Mastery of the interface between the social and biological requires a multidisciplinary perspective and skills that cross domain boundaries. Soc-B is a PhD training programme designed to harness world-leading expertise in the social-biological interface across three of the UK’s top higher education institutions to produce highly employable PhD graduates with the capabilities and experience to lead and grow future research excellence in the relatively new field of biosocial science. The Soc-B Centre for Doctoral Training provides the ideal environment for working with research leaders and for creating new ones.
Soc-B is a four-year PhD programme. The first year is comprised of two biosocial training modules, two ten-week project rotations, core methodology training, and project proposal writing. Years 2-4 are focused on the PhD research topic, as well as training in advanced methods. Soc-B students also participate in three one-day workshops each year throughout the programme and placements with non-academic partners in year three.

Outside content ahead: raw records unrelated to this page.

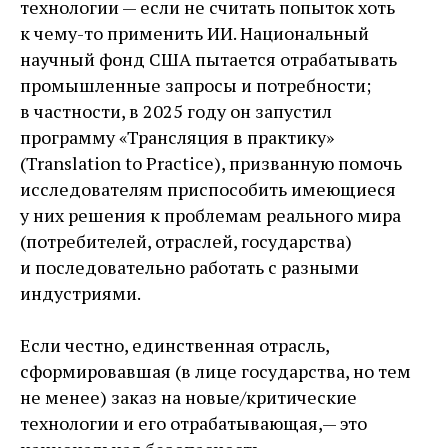
технологии — ​если не считать попыток хоть
к чему-то применить ИИ. Национальный
научный фонд США пытается отрабатывать
промышленные запросы и потребности;
в частности, в 2025 году он запустил
программу «Трансляция в практику»
(Translation to Practice), призванную помочь
исследователям приспособить имеющиеся
у них решения к проблемам реального мира
(потребителей, отраслей, государства)
и последовательно работать с разными
индустриями.
Если честно, единственная отрасль,
сформировавшая (в лице государства, но тем
не менее) заказ на новые/критические
технологии и его отрабатывающая, — ​это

Overall aims of the Soc-B Programme
1. An understanding of the social-biological interface
The inclusion of biomarker data in social surveys now allows for comparisons with human and animal studies that use experimental designs. When diverse types of studies converge on a model that links social experiences with biological processes, causal inferences about social context and health are strengthened. Soc-B PhD students, researchers and collaborators work together to create research and training that develops the use of both long-standing (e.g. BMI, cholesterol) along with novel (e.g. ‘omics, brain imaging) forms of bio data by equipping students with an understanding of what these bio data measure, and how they can be used by applying quantitative analysis techniques.

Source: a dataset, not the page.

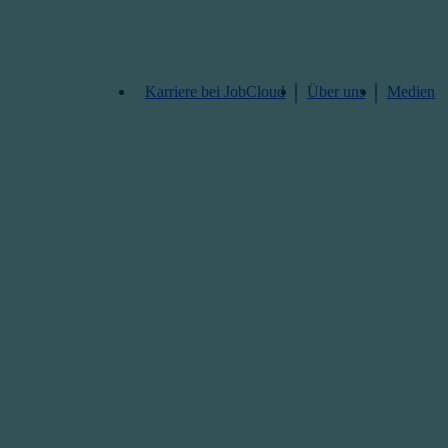
Karriere bei JobCloud​
Über uns
Medien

2. Expertise in the latest methodological developments
Soc-B PhD students will be at the forefront of methodological developments in the field of social and biomarker research, providing the research community with methodological innovation, including (but not limited to) Bayesian decision theory, econometric modelling, causal inference (e.g. Mendelian randomisation), network analysis (social network and network biology), neural reinforcement learning, sequence analysis, and technological innovations in data collection. Soc-B methodological training integrates different disciplinary methodologies.
3. Confidence in communicating research to stakeholders
Soc-B equips students with the capabilities necessary to communicate often complex research findings to audiences outside the academic sphere, thus maximising opportunities for their work to have wider societal and economic impact.